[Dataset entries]
**********
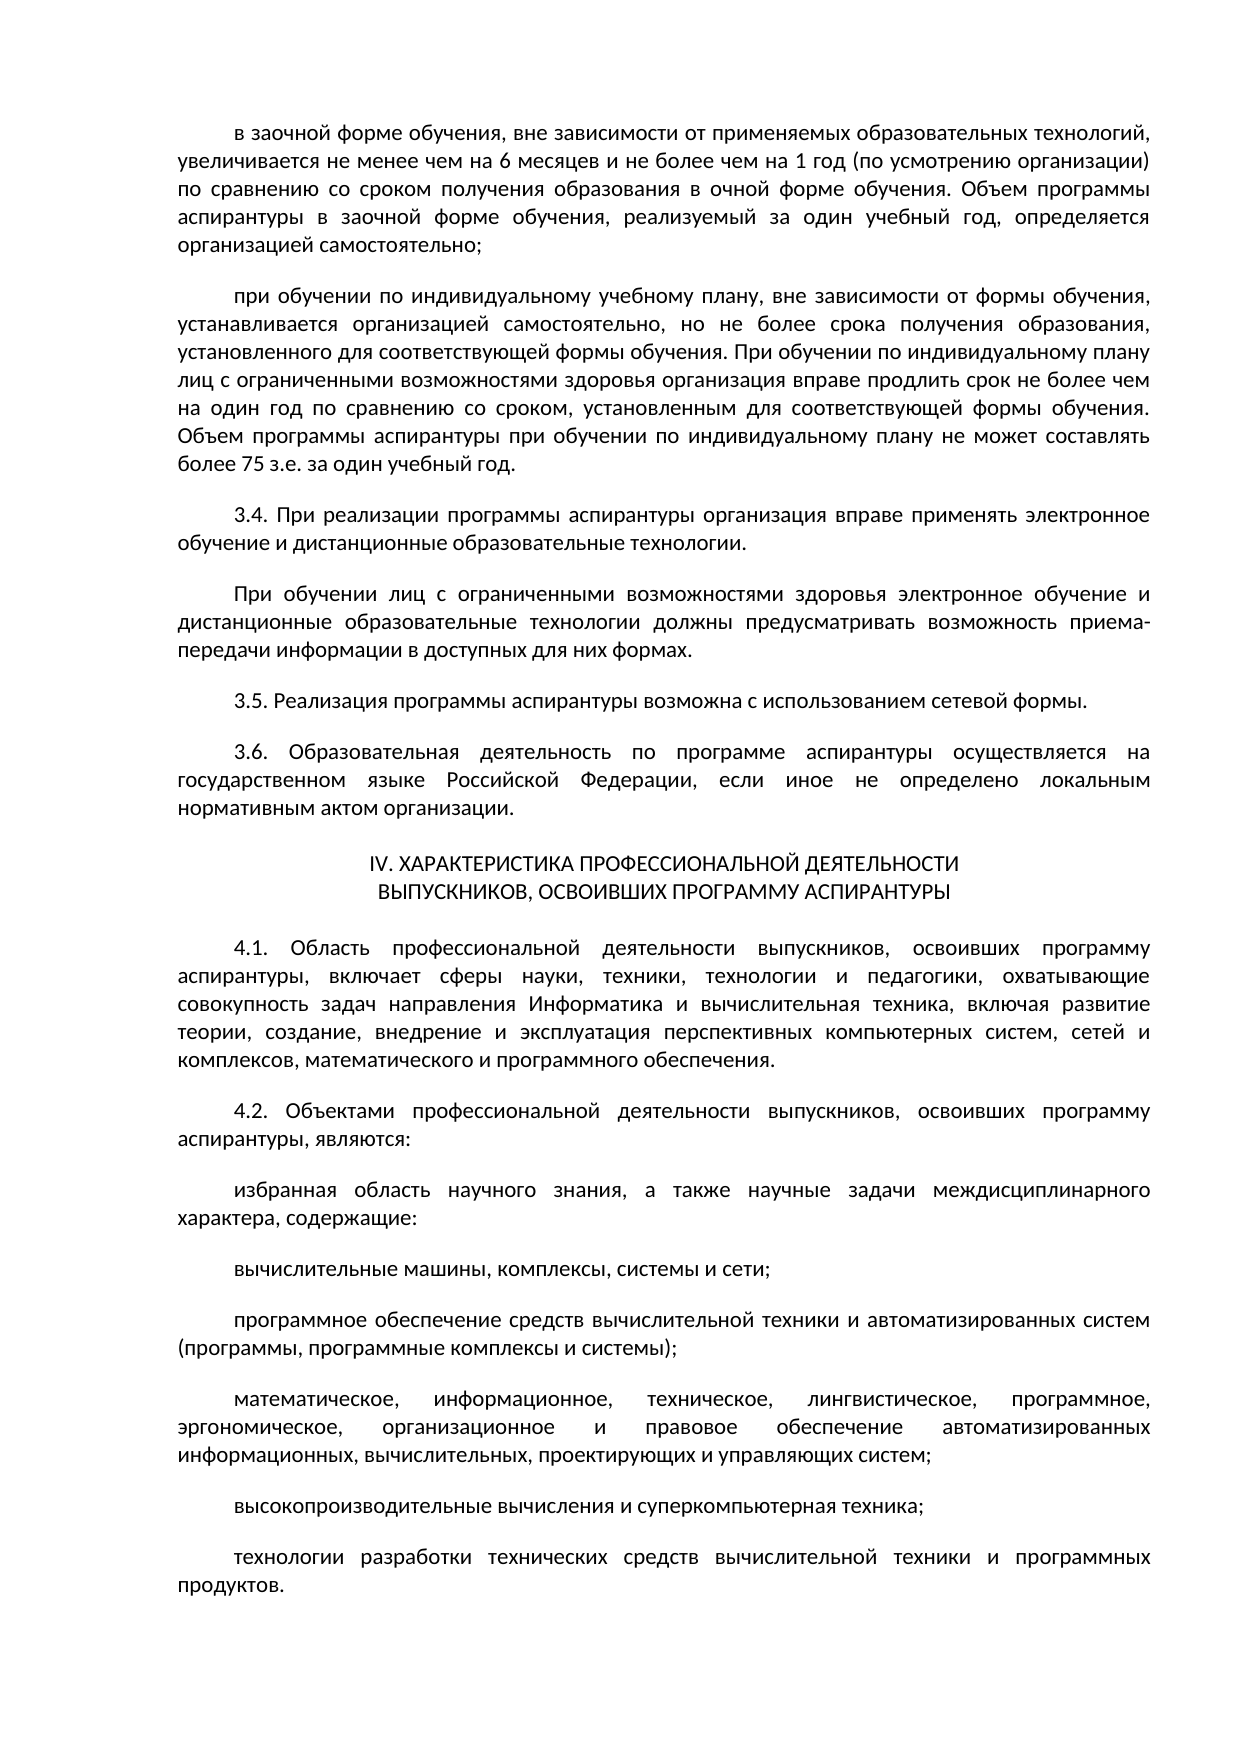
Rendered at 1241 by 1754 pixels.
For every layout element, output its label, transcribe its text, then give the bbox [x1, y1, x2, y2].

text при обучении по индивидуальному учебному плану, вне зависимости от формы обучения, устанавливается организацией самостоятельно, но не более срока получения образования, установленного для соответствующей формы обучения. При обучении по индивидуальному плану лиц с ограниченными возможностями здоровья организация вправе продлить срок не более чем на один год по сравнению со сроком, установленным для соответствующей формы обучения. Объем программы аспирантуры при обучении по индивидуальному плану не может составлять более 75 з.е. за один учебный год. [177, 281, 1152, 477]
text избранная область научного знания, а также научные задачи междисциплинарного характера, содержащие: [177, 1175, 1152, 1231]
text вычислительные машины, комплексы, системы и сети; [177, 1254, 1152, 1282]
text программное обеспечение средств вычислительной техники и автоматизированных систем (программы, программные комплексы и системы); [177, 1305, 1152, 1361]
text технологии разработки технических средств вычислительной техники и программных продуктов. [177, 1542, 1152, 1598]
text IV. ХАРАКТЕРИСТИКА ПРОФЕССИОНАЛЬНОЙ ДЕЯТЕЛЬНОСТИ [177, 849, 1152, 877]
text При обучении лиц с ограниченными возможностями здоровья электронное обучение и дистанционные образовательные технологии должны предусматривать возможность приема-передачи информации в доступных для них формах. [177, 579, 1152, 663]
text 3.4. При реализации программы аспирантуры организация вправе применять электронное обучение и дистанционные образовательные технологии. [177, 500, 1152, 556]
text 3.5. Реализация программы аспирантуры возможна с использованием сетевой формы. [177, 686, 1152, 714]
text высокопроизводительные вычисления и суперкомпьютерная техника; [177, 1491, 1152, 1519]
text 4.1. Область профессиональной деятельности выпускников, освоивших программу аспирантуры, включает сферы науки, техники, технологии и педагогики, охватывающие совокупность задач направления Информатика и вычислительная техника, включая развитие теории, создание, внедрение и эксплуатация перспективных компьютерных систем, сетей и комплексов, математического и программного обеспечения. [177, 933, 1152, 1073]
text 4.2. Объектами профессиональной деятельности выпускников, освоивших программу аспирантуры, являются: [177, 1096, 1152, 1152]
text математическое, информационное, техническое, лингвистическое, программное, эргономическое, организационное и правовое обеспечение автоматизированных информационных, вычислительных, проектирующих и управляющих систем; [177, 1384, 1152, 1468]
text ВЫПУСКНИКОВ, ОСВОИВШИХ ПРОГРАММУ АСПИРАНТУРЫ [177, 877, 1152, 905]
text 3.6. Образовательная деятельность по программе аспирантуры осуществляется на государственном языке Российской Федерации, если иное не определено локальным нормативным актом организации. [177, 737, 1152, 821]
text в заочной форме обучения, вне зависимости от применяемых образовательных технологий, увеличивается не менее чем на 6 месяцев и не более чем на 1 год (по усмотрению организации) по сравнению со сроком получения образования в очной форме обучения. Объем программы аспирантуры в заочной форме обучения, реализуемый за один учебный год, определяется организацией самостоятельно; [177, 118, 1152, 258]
**********
■ **Task prompt**:
Leave the pictures out, and transcribe each of the records exactly.

■ **Your response**:
Rendered at 1241 by 1754 pixels.
For every layout element, output its label, transcribe its text, then give the bbox [x1, y1, x2, y2].

text при обучении по индивидуальному учебному плану, вне зависимости от формы обучения, устанавливается организацией самостоятельно, но не более срока получения образования, установленного для соответствующей формы обучения. При обучении по индивидуальному плану лиц с ограниченными возможностями здоровья организация вправе продлить срок не более чем на один год по сравнению со сроком, установленным для соответствующей формы обучения. Объем программы аспирантуры при обучении по индивидуальному плану не может составлять более 75 з.е. за один учебный год. [177, 281, 1152, 477]
text избранная область научного знания, а также научные задачи междисциплинарного характера, содержащие: [177, 1175, 1152, 1231]
text вычислительные машины, комплексы, системы и сети; [177, 1254, 1152, 1282]
text программное обеспечение средств вычислительной техники и автоматизированных систем (программы, программные комплексы и системы); [177, 1305, 1152, 1361]
text технологии разработки технических средств вычислительной техники и программных продуктов. [177, 1542, 1152, 1598]
text IV. ХАРАКТЕРИСТИКА ПРОФЕССИОНАЛЬНОЙ ДЕЯТЕЛЬНОСТИ [177, 849, 1152, 877]
text При обучении лиц с ограниченными возможностями здоровья электронное обучение и дистанционные образовательные технологии должны предусматривать возможность приема-передачи информации в доступных для них формах. [177, 579, 1152, 663]
text 3.4. При реализации программы аспирантуры организация вправе применять электронное обучение и дистанционные образовательные технологии. [177, 500, 1152, 556]
text 3.5. Реализация программы аспирантуры возможна с использованием сетевой формы. [177, 686, 1152, 714]
text высокопроизводительные вычисления и суперкомпьютерная техника; [177, 1491, 1152, 1519]
text 4.1. Область профессиональной деятельности выпускников, освоивших программу аспирантуры, включает сферы науки, техники, технологии и педагогики, охватывающие совокупность задач направления Информатика и вычислительная техника, включая развитие теории, создание, внедрение и эксплуатация перспективных компьютерных систем, сетей и комплексов, математического и программного обеспечения. [177, 933, 1152, 1073]
text 4.2. Объектами профессиональной деятельности выпускников, освоивших программу аспирантуры, являются: [177, 1096, 1152, 1152]
text математическое, информационное, техническое, лингвистическое, программное, эргономическое, организационное и правовое обеспечение автоматизированных информационных, вычислительных, проектирующих и управляющих систем; [177, 1384, 1152, 1468]
text ВЫПУСКНИКОВ, ОСВОИВШИХ ПРОГРАММУ АСПИРАНТУРЫ [177, 877, 1152, 905]
text 3.6. Образовательная деятельность по программе аспирантуры осуществляется на государственном языке Российской Федерации, если иное не определено локальным нормативным актом организации. [177, 737, 1152, 821]
text в заочной форме обучения, вне зависимости от применяемых образовательных технологий, увеличивается не менее чем на 6 месяцев и не более чем на 1 год (по усмотрению организации) по сравнению со сроком получения образования в очной форме обучения. Объем программы аспирантуры в заочной форме обучения, реализуемый за один учебный год, определяется организацией самостоятельно; [177, 118, 1152, 258]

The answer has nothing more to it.